Balance. A key word which can create confusion and strike fear into the heart of the adviser.
Some advisers have a view that the best and most comprehensive insurance strategy must be recommended at all times. In a perfect world, this would seem logical. However, it is not when it is at the detriment of all else.
The consideration of insurance should include the client’s overall situation and discuss reasonable and realistic options which do not undermine the other goals and objectives.
A common scenario we see is the establishment of Life and TPD within superannuation when the client has no dependents or debt. Certain policies within the superannuation environment require Life to be purchased along with TPD but when it is avoidable, determination needs to be made whether there is a need. There are some circumstances where this is un-avoidable, but it is imperative that this is addressed and explained prior to making any decisions. Recommending types of cover that are not needed or amounts of cover that are in excess of needs is inappropriate and not in the client’s best interests.

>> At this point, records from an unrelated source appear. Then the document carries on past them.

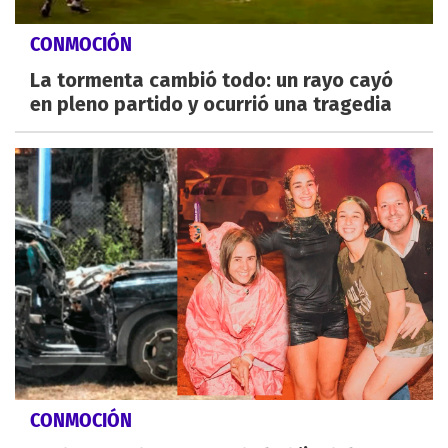
CONMOCIÓN
La tormenta cambió todo: un rayo cayó
en pleno partido y ocurrió una tragedia
CONMOCIÓN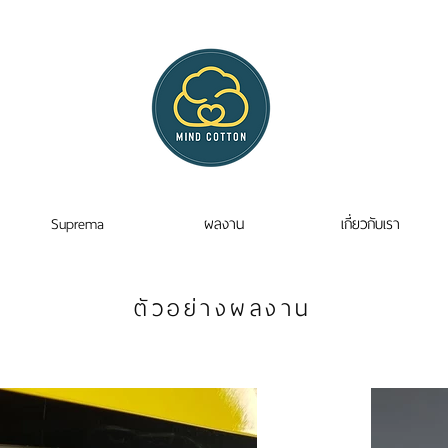
Suprema
ผลงาน
เกี่ยวกับเรา
ตัวอย่างผลงาน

Determine the specific needs for the insurance;
Uncover future plans and requirements;
Assess the ongoing requirements into the future;
Discuss affordability and desired level of control over the policy;
Prioritise and balance the needs and objectives with the ability to fund now and into the future;
Address any detriment to retirement goals which may be caused by the advice; and
5. Affordability and ongoing appropriateness
Trustees of a Self-managed Super Fund must consider the needs of its members. In some cases, the most appropriate option is to place the insurance cover within the superannuation environment, whilst others it is not. Either way, determining the affordability and suitability of the approach largely comes down to what options are available and the sustainability of these.
Whether retail or SMSF, the decision to fund premiums from superannuation is a decision which should not be taken lightly. Considering the client needs and wants in balance with the appropriate plan of action takes a certain level of skill and care, and when insurances are placed in super at the first sign of resistance, some may argue that it is the ‘easy way out’. To avoid this takes effective discovery and consideration.
Discuss the implications of SMSF and personal ownership;
Sufficiently canvass budgeting and cashflow;
Consider the balance of the fund and ongoing contributions;
Consider the ability to make additional contributions;
Assess the potential upfront and ongoing expenses of the fund;
Consider the additional members of the fund, estate planning and succession planning;
Balance the potential insurance advice against the retirement goals; and
Test possible outcomes with the client.